KUALA LUMPUR: Former Universiti Malaya lecturer-turned-Islamic State (IS) fugitive militant Dr Mahmud Ahmad (pic) underwent training at an Al-Qaeda camp in Afghanistan in the late 1990s, while studying at the Islamabad Islamic University in Pakistan.
After being exposed as an extermist militant, Dr Mahmud has been high on Bukit Aman’s wanted list for more than two years.
Dr Mahmud, along with his right-hand man Mohd Najib Husen (who has been killed in the Philippines), was identified as the terror group’s chief recruiters in Malaysia.
Apart from recruiting, Dr Mahmud was also responsible for training and sending militants to fight in Syria and Iraq.
After their operations were uncovered, Dr Mahmud, also known as Abu Handzalah, and Mohd Najib had been put on Bukit Aman’s most wanted list since July 2014, along with Selayang Municipal Council employee Muhammad Joraimee Awang Raimee and Darul Islam Sabah members Mohd Amin Baco and Jeknal Adil.

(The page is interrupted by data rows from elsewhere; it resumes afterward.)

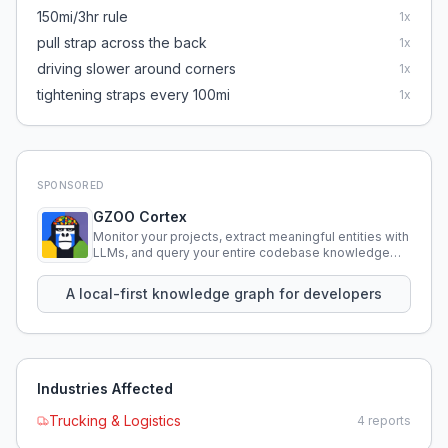
150mi/3hr rule
1
x
pull strap across the back
1
x
driving slower around corners
1
x
tightening straps every 100mi
1
x
SPONSORED
GZOO Cortex
Monitor your projects, extract meaningful entities with
LLMs, and query your entire codebase knowledge
using natural language.
A local-first knowledge graph for developers
Industries Affected
Trucking & Logistics
4
reports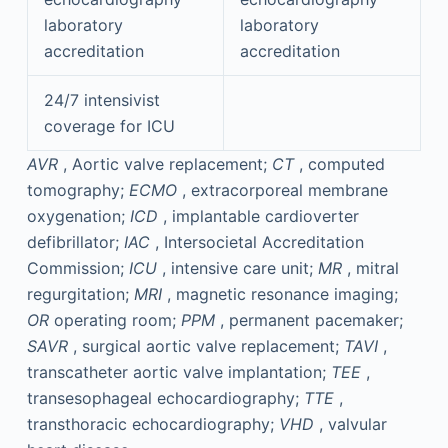
laboratory
laboratory
accreditation
accreditation
24/7 intensivist
coverage for ICU
AVR
, Aortic valve replacement;
CT
, computed
tomography;
ECMO
, extracorporeal membrane
oxygenation;
ICD
, implantable cardioverter
defibrillator;
IAC
, Intersocietal Accreditation
Commission;
ICU
, intensive care unit;
MR
, mitral
regurgitation;
MRI
, magnetic resonance imaging;
OR
operating room;
PPM
, permanent pacemaker;
SAVR
, surgical aortic valve replacement;
TAVI
,
transcatheter aortic valve implantation;
TEE
,
transesophageal echocardiography;
TTE
,
transthoracic echocardiography;
VHD
, valvular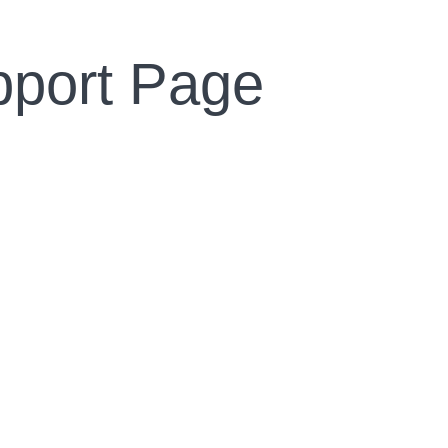
pport Page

Deeply entrenched with the IS, Dr Mahmud was involved in recruiting and arranging for at least four Malaysians to be sent to Syria back in March 2014. He is believed to have arranged for countless more ever since. Among those he had recruited was Malaysia’s first suicide bomber Ahmad Tarmimi Maliki.
In November 2015, police got wind of Dr Mahmud’s plan to form an “official” IS faction in South-East Asia by uniting different terror cells in Malaysia, Indonesia and the Philippines.
Bukit Aman Special Branch Counter-Terrorism Division head Deputy Comm Datuk Ayob Khan previously said that Dr Mahmud was actively training with the Abu Sayyaf Group as well as taking part in terror operations in the southern Philippines, including two bomb attacks against the Philippine army.